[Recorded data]

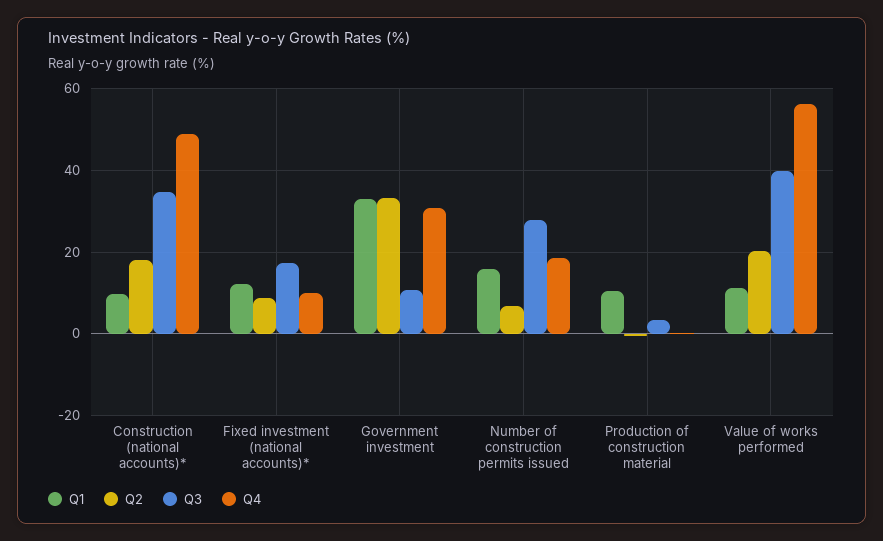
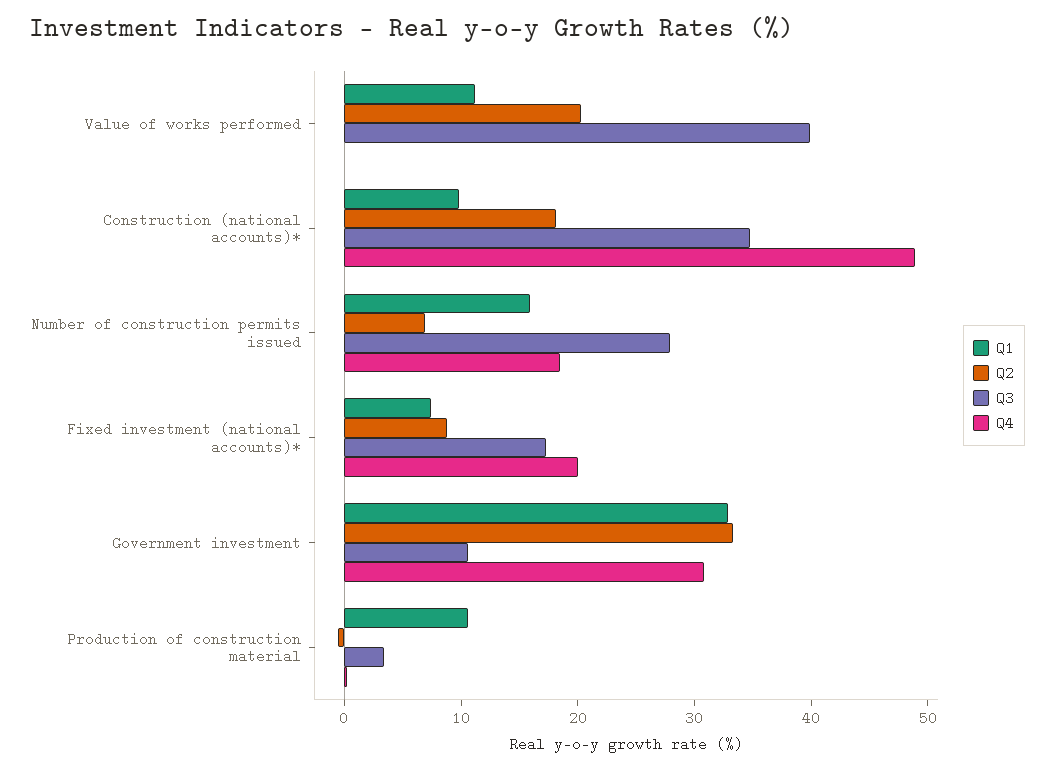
  {
    "Q1": {
      "Construction (national accounts)*": 10,
-     "Fixed investment (national accounts)*": 12,
+     "Fixed investment (national accounts)*": 8,
      "Government investment": 32,
      "Number of construction permits issued": 16,
      "Production of construction material": 10,
      "Value of works performed": 12
    },
    "Q2": {
      "Construction (national accounts)*": 18,
      "Fixed investment (national accounts)*": 8,
      "Government investment": 34,
      "Number of construction permits issued": 6,
      "Production of construction material": 0,
      "Value of works performed": 20
    },
    "Q3": {
      "Construction (national accounts)*": 34,
      "Fixed investment (national accounts)*": 18,
      "Government investment": 10,
      "Number of construction permits issued": 28,
      "Production of construction material": 4,
      "Value of works performed": 40
    },
    "Q4": {
      "Construction (national accounts)*": 48,
-     "Fixed investment (national accounts)*": 10,
+     "Fixed investment (national accounts)*": 20,
      "Government investment": 30,
      "Number of construction permits issued": 18,
      "Production of construction material": 0,
-     "Value of works performed": 56
+     "Value of works performed": 0
    }
  }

== WHAT TO WORK ON ==
Only lines that hold the string "works" belong in the answer, so copy every one of them from the records.

== WRITTEN ANSWER ==
      "Value of works performed": 12
      "Value of works performed": 20
      "Value of works performed": 40
-     "Value of works performed": 56
+     "Value of works performed": 0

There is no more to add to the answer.